Rasul Paulus mengingatkan jemaat di Filipi agar meneladani Yesus dalam kehidupan mereka. Kepedulian Yesus mencari jiwa-jiwa yang hilang, berdosa dan tersisih bukanlah kegiatan sesaat. Yesus sungguh melakukannya dengan penuh cinta kasih kepada umatNya. KehadiranNya bukan untuk dilayani melainkan untuk melayani.

Yesus tidak menganggap diriNya setara dengan Allah, namun telah mengosongkan diriNya sendiri, dan mengambil rupa seorang hamba, dan menjadi sama dengan manusia-bahkan taat sampai mati (ay.6-8). Memang sulit bagi kita untuk “turun” dalam ke-status-an diri kita. Seakan-akan harga diri jatuh dan sulit menjadi sama dengan orang yang lebih rendah. Semuanya dikarenakan kita masih mementingkan diri bagi kesenangan dan kepentingan sendiri tanpa peduli sesama. Untuk itu harus ada kerelaan. Kerelaan untuk “turun” sama seperti sesama; “Turun” menggapai dan merangkul; “Turun” untuk bertindak.

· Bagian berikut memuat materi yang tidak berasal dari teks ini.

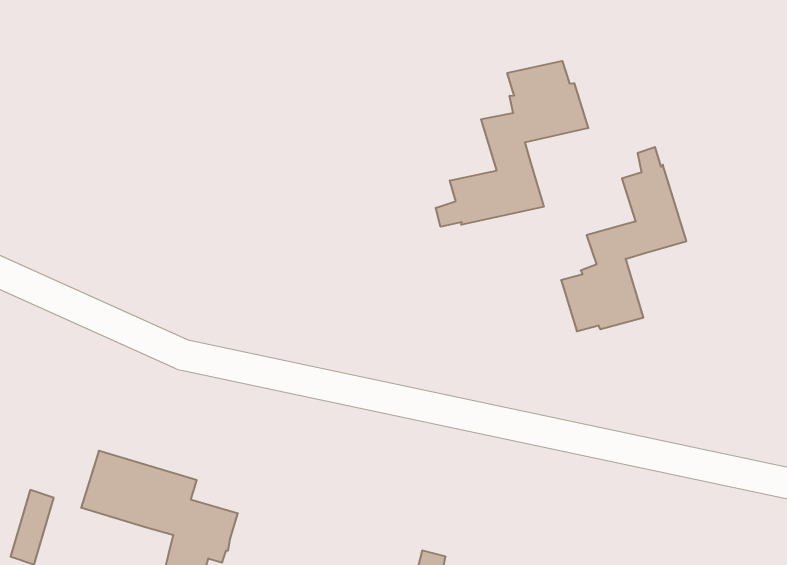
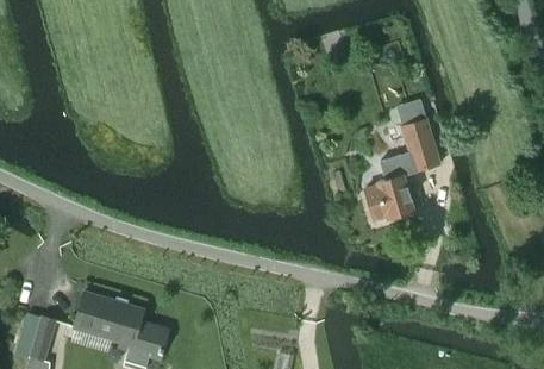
building: [436,61,588,227] -> none

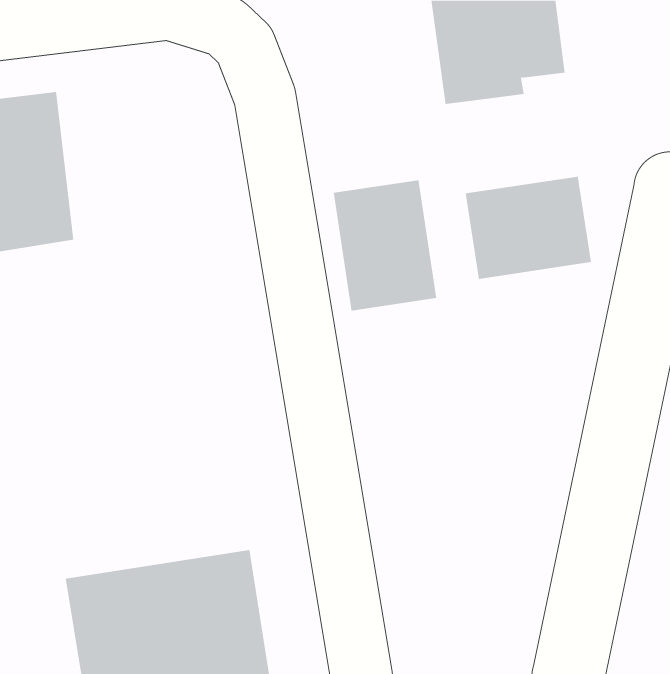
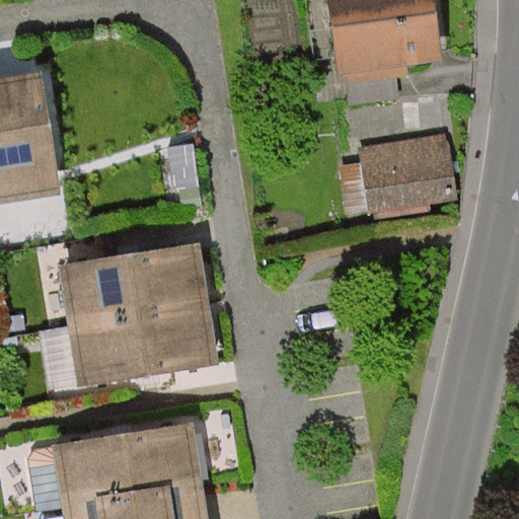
building: [333,179,437,311] -> none
building: none -> [57,243,217,387]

Kerelaan “turun” meninggalkan segala yang ada dalam diri dengan berbagi atas apa yang dimiliki. Dengan demikian tidak ada lagi perbedaan. Perbedaan yang membuat satu dengan yang lain terpisah atau memiliki jarak.

Mari di pagi ini kita memulainya dengan menjadikan sesama bagian dari diri kita. Menghadirkan orang lain dalam hidup yang membuat kita semakin hidup dalam dunia ini dengan berbagi dan menerima apa adanya. Selamat Rala Bagi Sesama.